About fifteen years ago, just about the time that the PC sh#t was starting to hit the fan, I began doing some part-time work as an arbitrator for the NY Stock Exchange. In addition to mediating disputes between brokers and their clients, arbitrators also are called upon to settle cases between member firms and their employees.
New arbitrators had to take a few seminars to further our understanding of these employment cases. One hot topic involved discrimination. There were two ways to "prove" it--direct and indirect. I had no problem with the former. It manifests itself when a minority person (i.e., a Black, Hispanic, or a woman) with a clearly superior record of accomplishment is overlooked for a promotion which is then given to a less deserving White Male. Although often difficult to prove, the concept is understandable.
The indirect method of "proving" prejudice is by throwing statistics at you. That is, if Blacks make up 12% of the general population and only 2% of the law partners, bias is assumed. I had a great deal of difficulty with that concept. I argued with the "instructor" vehemently that aptitude and interest might discourage Blacks from being concert violinists and Whites from being NBA point guards, and absent the overt type of biased behavior previously mentioned, one could not assume that just because the numbers worked out in a particular manner, that improper discrimination was the reason.
I kept my mouth shut long enough to get my little diploma and I did work as an arbitrator for several years. Luckily (for the plaintiff), I never was involved in a statistics-based discrimination suit.
Interesting that you should mention that it all started about 15 years ago. That is exactly correct. During the 1980s, SCOTUS had actually managed to strike down some - not all - of the racial preferences that were initiated by the government via an administrative ruling by a bureaucratic parasite named Alfred Blumrosen in the Nixon regime under the Orwellian term "affirmative action", chiefly in the private sector. In order to bring a civil rights suit, the plaintiff actually had to prove they were discriminated against. What a concept!
This was turned on its head by the Civil Rights Act of 1991. Passed by by a Rat-controlled congress with the help of plenty of the plaid-pants platoon (RINOs), and signed into law (in violation of a campaign promise) by the ultimate empty suit, George Herbert Walker Bush.

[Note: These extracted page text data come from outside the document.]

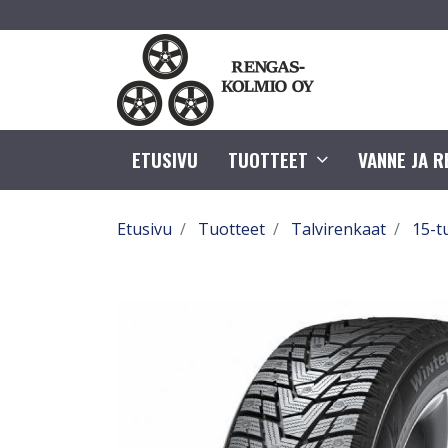
ETUSIVU
TUOTTEET
VANNE JA 
Etusivu
Tuotteet
Talvirenkaat
15-t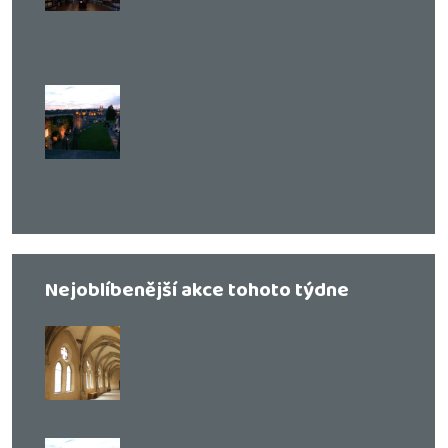
Kristýna Maková
,
Praha křížem krážem –
zážitkové procházky
,
Praha
3. 10. 2026
Procházka: Bastion U Božích muk pod
rouškou noci
Kristýna Maková
,
Praha křížem krážem –
zážitkové procházky
,
Praha
7. 8. 2026
Nejoblíbenější akce tohoto týdne
Procházka: Seznamte se, Anežský
klášter
Kristýna Maková
,
Praha
30. 8. 2026
Procházka: Bastion U Božích muk pod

Since then, all the plaintiffs have to do is prove that there are fewer minorities proportionally in any given position than there are in the general population. This now constitutes proof of institutional discrimination. Basically, there is no defense against such a charge as it basically requires defendants to prove their innocence. (Minority-owned firms are exempt, naturally.)
The 1991 law was backed by several large corporate interests at the time, which was seemingly illogical. It's not illogical when you think about a large corporation's greatest fear - some small startup that can run rings around their bloated bureaucracies and seriously eat into their market share. The big players can afford all of the racial/gender preference employee deadwood and hire folks in Bangalore to do the real work. The small startups can't afford the "diversity" quotas-that-are-never-called-quotas, and medium-sized firms must get with the program or face Jesse and the ambulance-chasers, a losing proposition. With it's long record of profiting form slave and sweatshop labor in totalitarian China, I'm surpised it took Wal-Mart this long to get in on the "diversity" racket.
Frankly, any American official has a lot of gall criticizing other countries for their lack of free markets. We're well on our way to becoming a totalitarian oligarchy like China.